Petral mendirikan anak perusahaan berbadan hukum dan berkedudukan di Singapura bernama Pertamina Energy Services Pte Limited (PES) pada 1992 yang dibebani tugas melakukan perdagangan minyak mentah, produk minyak, dan petrokimia.

Pembentukan dan operasional Perta Group pada awalnya lebih diarahkan untuk pemasaran minyak bumi mengingat di masa itu Indonesia merupakan pengekspor neto (net exporter) minyak bumi dan masih menjadi anggota OPEC. 

Peranan minyak bumi juga masih sangat dominan baik sebagai sumber penerimaan devisa maupun sebagai sumber penerimaan negara dalam Anggaran Pendapatan dan Belanja Negara (APBN).

"Pembentukan dan operasional Perta Group tidak terlepas dari kepentingan elit penguasa Orde Baru untuk mendapatkan rente dari ekspor minyak bumi. Operasional Perta Group praktis hanya sebagai "agen penjualan" minyak bumi dari Indonesia. Proses pemburuan rente dari penjualan minyak tersebut melalui keikutsertaan kroni penguasa dalam kepemilikan Perta Group," menukil laporan Faisal Basri Cs saat itu.

Kendati, peran Petral kemudian semakin menjadi-jadi begitu Indonesia menjadi net importir. Perta Group yang kemudian diubah namanya menjadi Petral dengan PES sebagai anak perusahaannya tetap hanya sebagai trading arms dengan tambahan fungsi sebagai "agen pengadaan" minyak bumi dan BBM. 

Mengingat kebutuhan BBM Indonesia yang relatif sangat besar dan PES merupakan satu-satunya pihak yang ditunjuk sebagai penjual dan pembeli minyak mentah dan BBM, volume usaha PES semakin membesar.

Sesuai janji kampanye Jokowi?

Semua dimulai sejak 2014, tepatnya sesuai janji kampanye Presiden Joko Widodo yang sangat ingin membereskan sektor tata kelola migas RI.

Jokowi kemudian melantik Sudirman Said sebagai Menteri Energi dan Sumber Daya Mineral (ESDM) dan meminta khusus agar Petral 'dibenahi'.

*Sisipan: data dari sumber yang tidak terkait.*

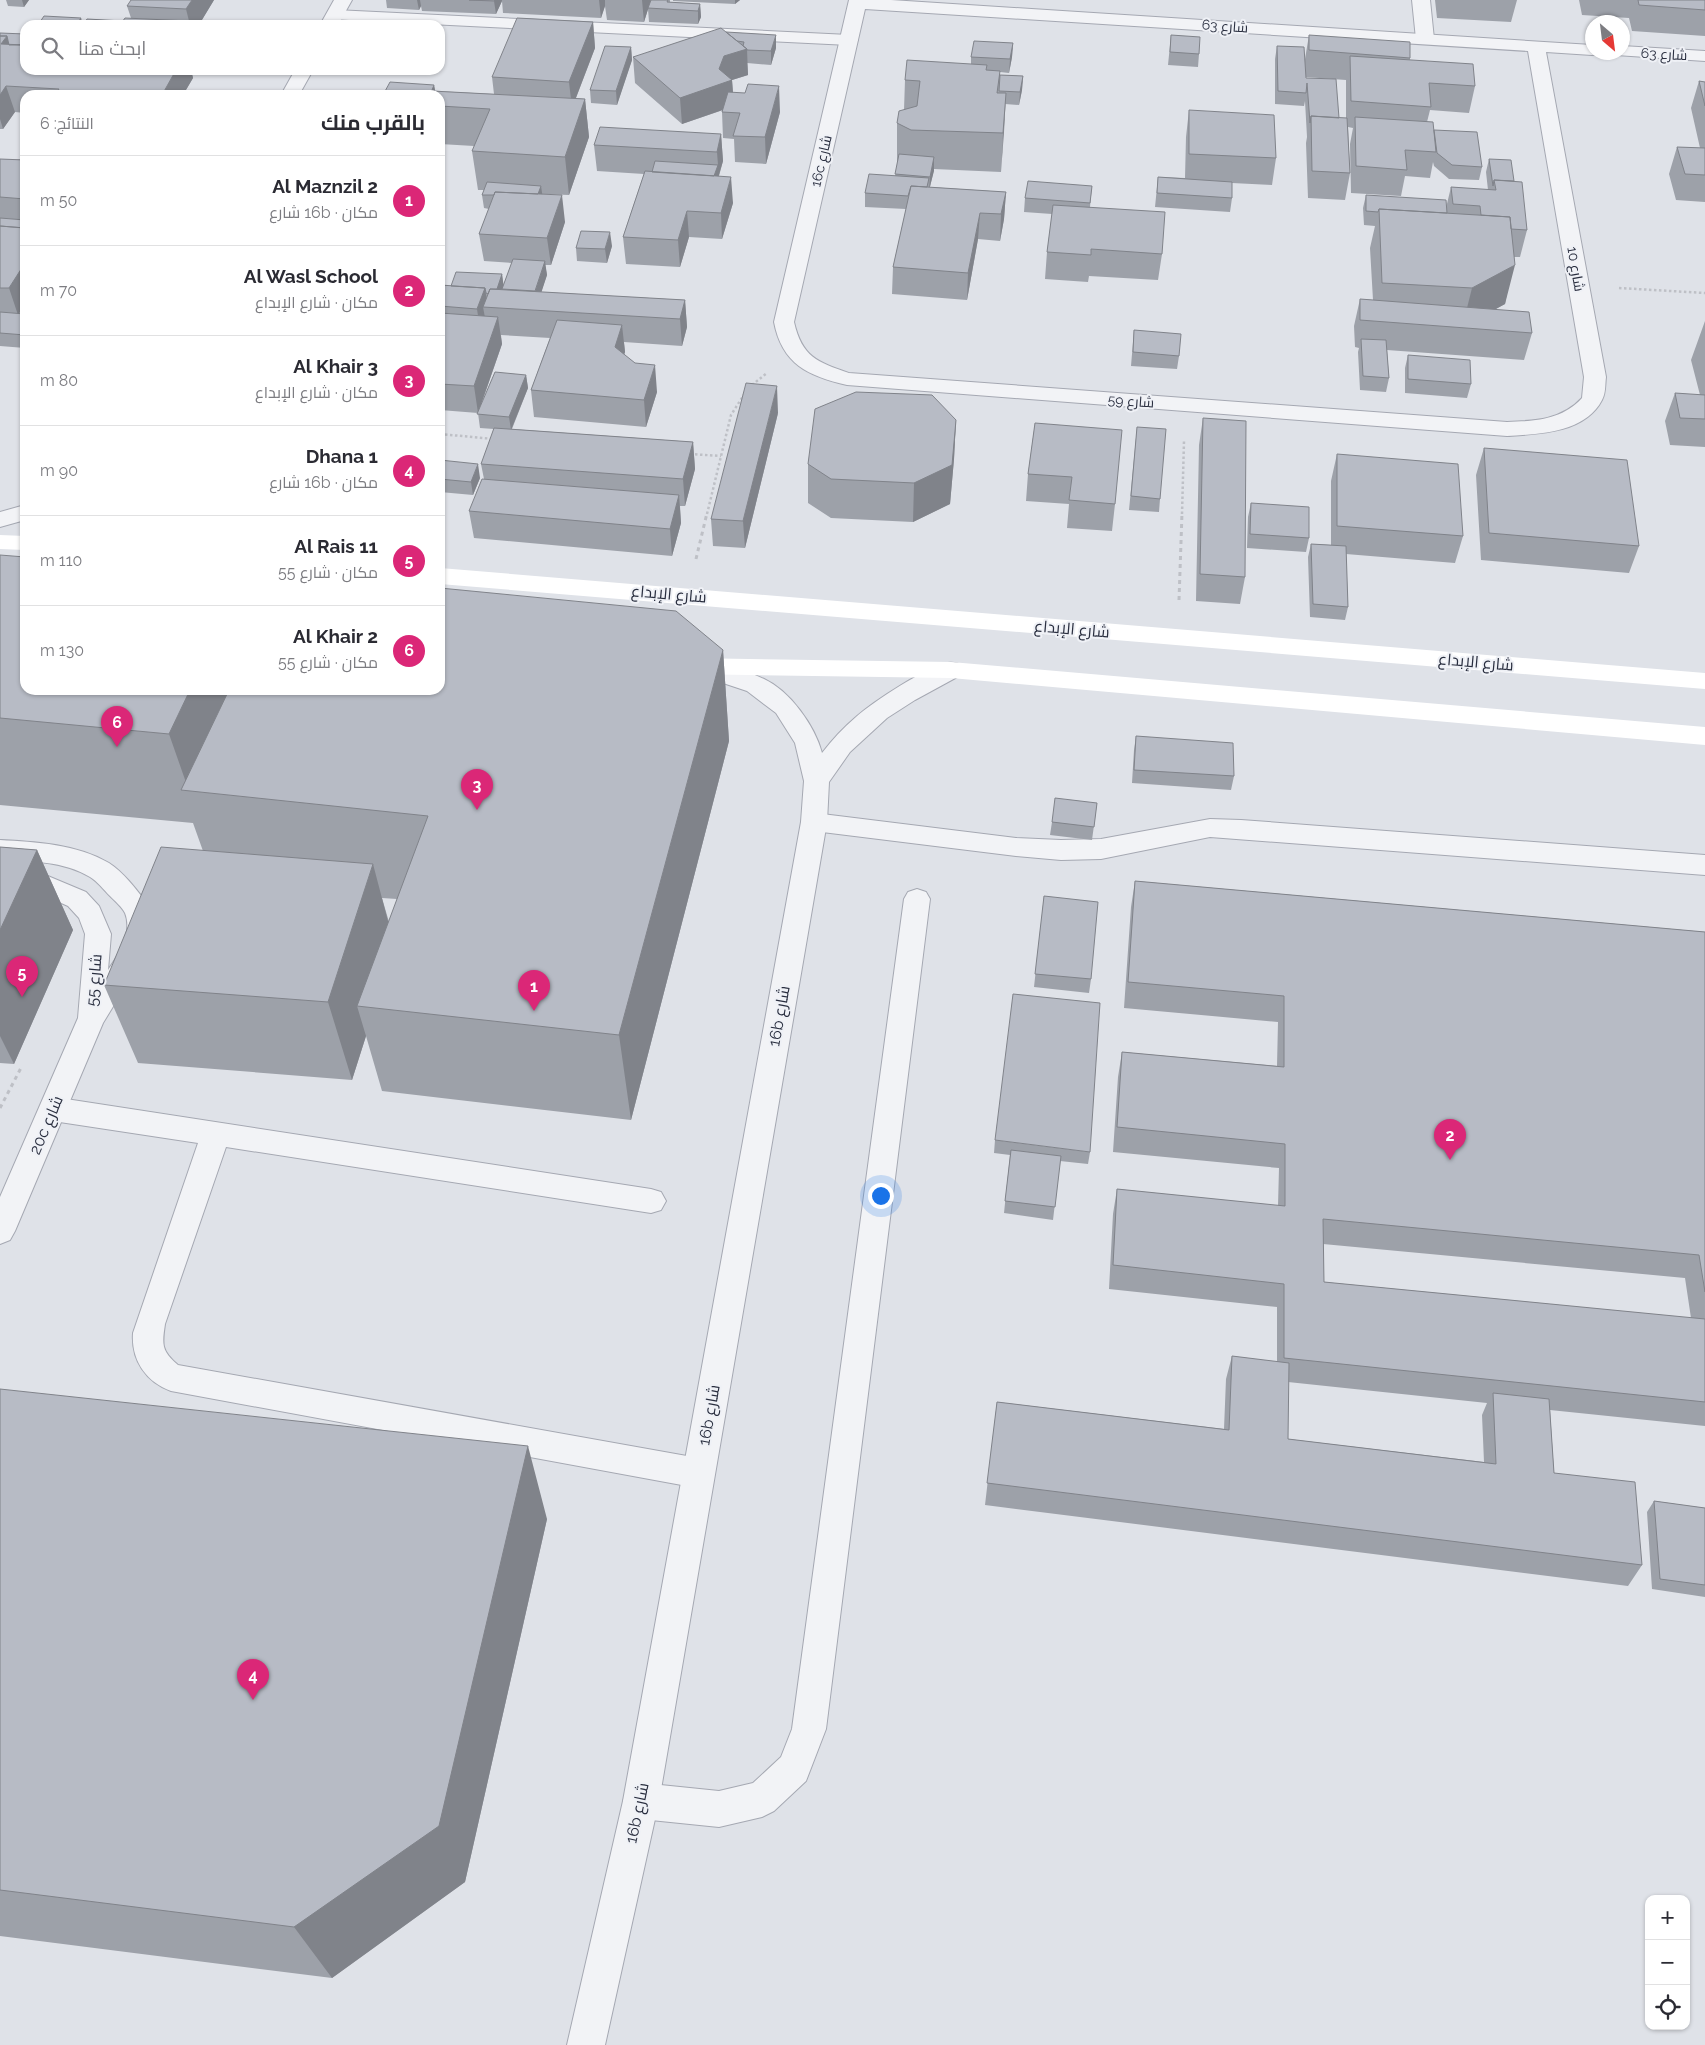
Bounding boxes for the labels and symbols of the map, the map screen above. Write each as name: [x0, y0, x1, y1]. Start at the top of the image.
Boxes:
north arrow: [1585, 15, 1630, 60]
street label: شارع 63: [1201, 16, 1249, 37]
street label: شارع 63: [1640, 45, 1688, 64]
street label: 16c شارع: [807, 133, 836, 189]
street label: شارع 10: [1563, 245, 1588, 293]
street label: شارع 59: [1107, 391, 1155, 412]
street label: شارع الإبداع: [630, 581, 708, 609]
street label: شارع الإبداع: [1033, 616, 1111, 644]
street label: شارع الإبداع: [1437, 649, 1515, 677]
pin: 6: [101, 706, 133, 747]
pin: 3: [461, 769, 493, 810]
street label: شارع 55: [82, 953, 108, 1007]
pin: 5: [6, 956, 38, 997]
pin: 1: [518, 970, 550, 1011]
street label: 16b شارع: [764, 984, 796, 1048]
street label: 20c شارع: [25, 1093, 69, 1158]
pin: 2: [1434, 1119, 1466, 1160]
your location: [868, 1183, 894, 1209]
street label: 16b شارع: [694, 1383, 726, 1447]
pin: 4: [237, 1659, 269, 1700]
street label: 16b شارع: [621, 1781, 655, 1845]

Dari situ, Sudirman membentuk Tim Reformasi Tata Kelola Migas yang digawangi oleh Faisal Basri dan 12 pakar lainnya. Tim anti mafia migas ini, julukannya, bekerja 6 bulan penuh menyelidiki praktik-praktik impor BBM di tubuh anak usaha Pertamina tersebut.

Tim menemukan beberapa hal dari kajian mereka, misal penawaran yang dilakukan ke Petral dan PEs tidak lazim, proses berbelit-belit, dan harus menghadapi pihak ketiga yang bertindak sebagai agent atau arranger. 

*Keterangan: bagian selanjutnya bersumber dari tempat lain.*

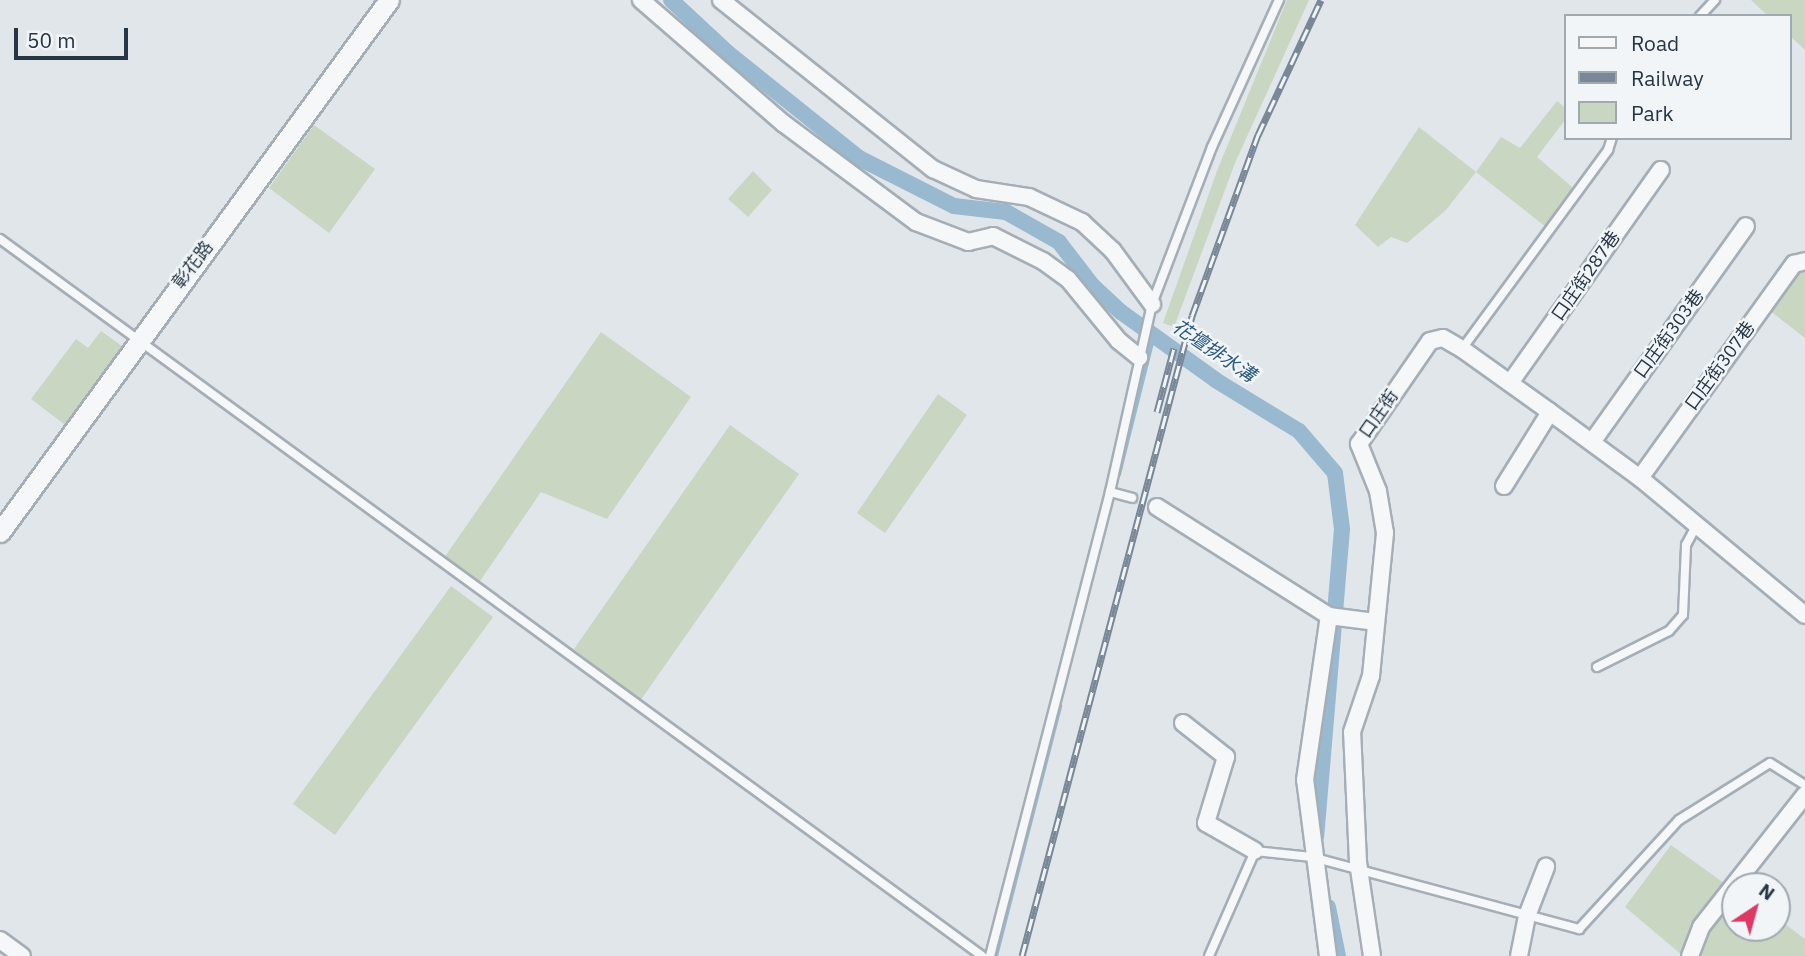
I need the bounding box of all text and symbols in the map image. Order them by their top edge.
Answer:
scale bar [18,14,131,58]
legend [1563,14,1791,140]
text: 50 m [27,26,76,54]
text: Road [1631,29,1679,57]
text: Railway [1631,64,1704,92]
text: Park [1631,99,1674,127]
street label: 口庄街287巷 [1547,227,1625,325]
street label: 彰花路 [168,237,218,293]
street label: 口庄街303巷 [1630,285,1708,383]
water label: 花壇排水溝 [1168,315,1260,387]
street label: 口庄街307巷 [1681,317,1759,415]
street label: 口庄街 [1355,386,1403,442]
north arrow [1721,872,1791,942]
text: N [1755,878,1780,905]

Namun, pelaku yang bersangkutan mengakui dengan terbuka telah mengapalkan minyak secara teratur ke Indonesia melalui trader.

Tim juga menemukan indikasi kebocoran informasi mengenai spesifikasi produk dan owner estimate sebelum tender berlangsung. Tim menemukan cukup banyak indikasi adanya kekuatan "tersembunyi" yang terlibat dalam proses tender oleh Petral.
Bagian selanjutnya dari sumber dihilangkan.